#### Input
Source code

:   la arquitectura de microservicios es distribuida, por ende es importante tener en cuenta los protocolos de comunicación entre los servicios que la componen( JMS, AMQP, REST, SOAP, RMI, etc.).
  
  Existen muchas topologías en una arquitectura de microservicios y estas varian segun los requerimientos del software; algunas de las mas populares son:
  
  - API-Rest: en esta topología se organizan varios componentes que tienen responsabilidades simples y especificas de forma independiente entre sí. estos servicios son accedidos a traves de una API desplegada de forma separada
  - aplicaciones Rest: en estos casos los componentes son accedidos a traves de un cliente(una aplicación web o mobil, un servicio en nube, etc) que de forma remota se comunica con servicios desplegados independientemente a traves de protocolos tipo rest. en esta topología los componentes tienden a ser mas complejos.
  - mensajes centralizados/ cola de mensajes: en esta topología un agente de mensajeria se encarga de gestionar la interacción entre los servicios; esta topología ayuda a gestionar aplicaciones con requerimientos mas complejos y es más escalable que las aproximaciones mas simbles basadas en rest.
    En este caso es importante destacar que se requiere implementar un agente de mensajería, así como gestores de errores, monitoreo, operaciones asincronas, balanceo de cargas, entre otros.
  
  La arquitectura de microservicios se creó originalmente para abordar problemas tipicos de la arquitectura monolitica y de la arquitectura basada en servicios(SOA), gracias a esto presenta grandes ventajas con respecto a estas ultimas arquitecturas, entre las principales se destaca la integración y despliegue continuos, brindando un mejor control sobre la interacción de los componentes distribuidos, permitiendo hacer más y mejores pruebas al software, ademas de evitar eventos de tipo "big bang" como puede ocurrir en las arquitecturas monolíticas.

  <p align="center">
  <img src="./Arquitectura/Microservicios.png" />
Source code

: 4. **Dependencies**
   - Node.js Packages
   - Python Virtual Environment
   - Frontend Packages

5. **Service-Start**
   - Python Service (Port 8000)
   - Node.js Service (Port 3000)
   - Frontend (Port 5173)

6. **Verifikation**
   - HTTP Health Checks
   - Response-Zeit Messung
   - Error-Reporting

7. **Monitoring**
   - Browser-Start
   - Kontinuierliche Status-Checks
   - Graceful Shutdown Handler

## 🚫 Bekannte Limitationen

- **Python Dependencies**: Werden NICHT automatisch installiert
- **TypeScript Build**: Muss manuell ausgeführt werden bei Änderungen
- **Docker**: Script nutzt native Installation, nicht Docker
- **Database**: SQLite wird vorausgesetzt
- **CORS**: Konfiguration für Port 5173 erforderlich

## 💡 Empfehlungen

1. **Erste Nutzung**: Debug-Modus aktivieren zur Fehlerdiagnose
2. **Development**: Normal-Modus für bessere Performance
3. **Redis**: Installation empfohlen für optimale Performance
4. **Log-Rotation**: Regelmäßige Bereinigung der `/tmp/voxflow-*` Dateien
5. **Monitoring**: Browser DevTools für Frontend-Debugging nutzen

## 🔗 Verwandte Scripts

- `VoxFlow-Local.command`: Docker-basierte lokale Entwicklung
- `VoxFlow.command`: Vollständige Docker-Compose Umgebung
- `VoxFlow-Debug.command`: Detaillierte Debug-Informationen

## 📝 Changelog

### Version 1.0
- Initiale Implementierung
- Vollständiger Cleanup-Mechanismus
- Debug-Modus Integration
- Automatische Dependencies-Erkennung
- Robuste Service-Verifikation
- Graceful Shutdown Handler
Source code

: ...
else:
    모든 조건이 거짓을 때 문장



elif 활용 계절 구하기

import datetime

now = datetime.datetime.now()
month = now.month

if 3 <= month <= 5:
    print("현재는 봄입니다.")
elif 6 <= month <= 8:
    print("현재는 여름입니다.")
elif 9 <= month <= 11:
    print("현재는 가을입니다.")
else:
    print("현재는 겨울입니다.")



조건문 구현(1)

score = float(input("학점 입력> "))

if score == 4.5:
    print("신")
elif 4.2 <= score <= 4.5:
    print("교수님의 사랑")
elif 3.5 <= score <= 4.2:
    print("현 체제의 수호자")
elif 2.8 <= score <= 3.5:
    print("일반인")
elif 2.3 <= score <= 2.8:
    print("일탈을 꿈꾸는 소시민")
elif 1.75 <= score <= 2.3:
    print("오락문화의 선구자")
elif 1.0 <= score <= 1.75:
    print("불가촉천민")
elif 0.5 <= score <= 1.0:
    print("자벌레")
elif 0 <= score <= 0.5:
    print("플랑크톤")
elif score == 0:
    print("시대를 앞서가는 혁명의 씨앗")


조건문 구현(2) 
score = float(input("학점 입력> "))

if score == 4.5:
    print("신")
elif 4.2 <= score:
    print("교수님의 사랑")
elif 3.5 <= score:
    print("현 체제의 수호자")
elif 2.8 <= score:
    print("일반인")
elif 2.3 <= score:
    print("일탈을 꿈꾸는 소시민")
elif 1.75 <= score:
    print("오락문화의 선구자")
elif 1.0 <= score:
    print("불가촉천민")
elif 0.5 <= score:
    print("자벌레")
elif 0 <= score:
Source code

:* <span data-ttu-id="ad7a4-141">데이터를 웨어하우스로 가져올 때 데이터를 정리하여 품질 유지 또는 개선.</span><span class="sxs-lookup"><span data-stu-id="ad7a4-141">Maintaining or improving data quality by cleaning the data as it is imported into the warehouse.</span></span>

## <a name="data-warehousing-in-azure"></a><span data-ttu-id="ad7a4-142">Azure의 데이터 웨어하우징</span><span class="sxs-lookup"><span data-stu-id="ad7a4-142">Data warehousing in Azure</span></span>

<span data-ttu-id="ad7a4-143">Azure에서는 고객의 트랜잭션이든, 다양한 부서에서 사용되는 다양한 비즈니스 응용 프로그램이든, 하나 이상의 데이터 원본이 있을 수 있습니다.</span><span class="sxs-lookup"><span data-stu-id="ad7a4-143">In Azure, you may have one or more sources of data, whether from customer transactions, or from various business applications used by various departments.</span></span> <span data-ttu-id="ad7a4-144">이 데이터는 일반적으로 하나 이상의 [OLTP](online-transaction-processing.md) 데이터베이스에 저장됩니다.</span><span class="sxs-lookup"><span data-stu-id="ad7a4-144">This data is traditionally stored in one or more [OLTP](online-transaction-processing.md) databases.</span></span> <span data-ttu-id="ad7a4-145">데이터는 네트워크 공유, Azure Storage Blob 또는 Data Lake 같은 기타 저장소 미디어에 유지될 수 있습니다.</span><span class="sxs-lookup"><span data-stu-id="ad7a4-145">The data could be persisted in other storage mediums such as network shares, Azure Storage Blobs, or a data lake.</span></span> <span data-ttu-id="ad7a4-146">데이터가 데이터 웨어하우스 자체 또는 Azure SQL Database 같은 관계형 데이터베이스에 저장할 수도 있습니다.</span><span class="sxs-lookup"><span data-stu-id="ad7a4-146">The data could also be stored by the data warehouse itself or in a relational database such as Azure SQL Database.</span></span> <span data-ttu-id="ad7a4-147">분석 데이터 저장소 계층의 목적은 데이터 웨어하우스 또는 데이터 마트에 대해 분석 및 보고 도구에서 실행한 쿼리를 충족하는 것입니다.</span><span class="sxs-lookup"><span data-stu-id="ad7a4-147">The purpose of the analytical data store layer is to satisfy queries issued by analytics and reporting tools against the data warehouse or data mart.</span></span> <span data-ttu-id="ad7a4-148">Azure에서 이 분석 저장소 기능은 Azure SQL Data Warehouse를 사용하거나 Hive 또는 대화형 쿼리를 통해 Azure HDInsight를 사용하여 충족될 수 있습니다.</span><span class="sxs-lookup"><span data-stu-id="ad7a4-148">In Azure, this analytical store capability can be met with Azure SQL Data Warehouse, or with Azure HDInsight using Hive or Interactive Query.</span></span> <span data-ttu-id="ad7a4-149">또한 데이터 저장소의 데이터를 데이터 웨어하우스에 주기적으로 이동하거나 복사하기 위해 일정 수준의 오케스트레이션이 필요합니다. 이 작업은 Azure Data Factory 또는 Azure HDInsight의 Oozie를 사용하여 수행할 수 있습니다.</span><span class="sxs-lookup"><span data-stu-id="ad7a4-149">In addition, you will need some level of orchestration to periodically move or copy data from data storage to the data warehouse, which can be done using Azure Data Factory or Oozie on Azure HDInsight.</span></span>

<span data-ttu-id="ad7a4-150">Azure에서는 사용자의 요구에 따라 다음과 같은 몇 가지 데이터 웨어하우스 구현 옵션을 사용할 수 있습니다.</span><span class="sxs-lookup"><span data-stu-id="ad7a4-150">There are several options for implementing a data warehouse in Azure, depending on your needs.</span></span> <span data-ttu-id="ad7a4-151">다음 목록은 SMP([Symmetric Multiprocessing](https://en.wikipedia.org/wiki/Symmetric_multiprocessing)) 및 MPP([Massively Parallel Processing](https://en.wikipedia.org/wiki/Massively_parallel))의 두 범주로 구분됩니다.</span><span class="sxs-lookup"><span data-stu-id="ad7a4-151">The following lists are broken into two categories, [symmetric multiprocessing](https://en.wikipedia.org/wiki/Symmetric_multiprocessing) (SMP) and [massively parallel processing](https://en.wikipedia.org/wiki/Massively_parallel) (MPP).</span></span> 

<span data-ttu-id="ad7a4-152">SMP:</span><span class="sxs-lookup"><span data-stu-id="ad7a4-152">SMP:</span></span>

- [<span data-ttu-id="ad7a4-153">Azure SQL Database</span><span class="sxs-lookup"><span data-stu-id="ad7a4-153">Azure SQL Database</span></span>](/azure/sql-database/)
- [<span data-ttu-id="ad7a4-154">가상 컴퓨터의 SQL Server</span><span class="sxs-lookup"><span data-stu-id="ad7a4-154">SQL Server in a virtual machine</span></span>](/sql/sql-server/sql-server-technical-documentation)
########
What is needed is every line of the records that contains the word "Verifikation".

**Exercise answer**
6. **Verifikation**
- Robuste Service-Verifikation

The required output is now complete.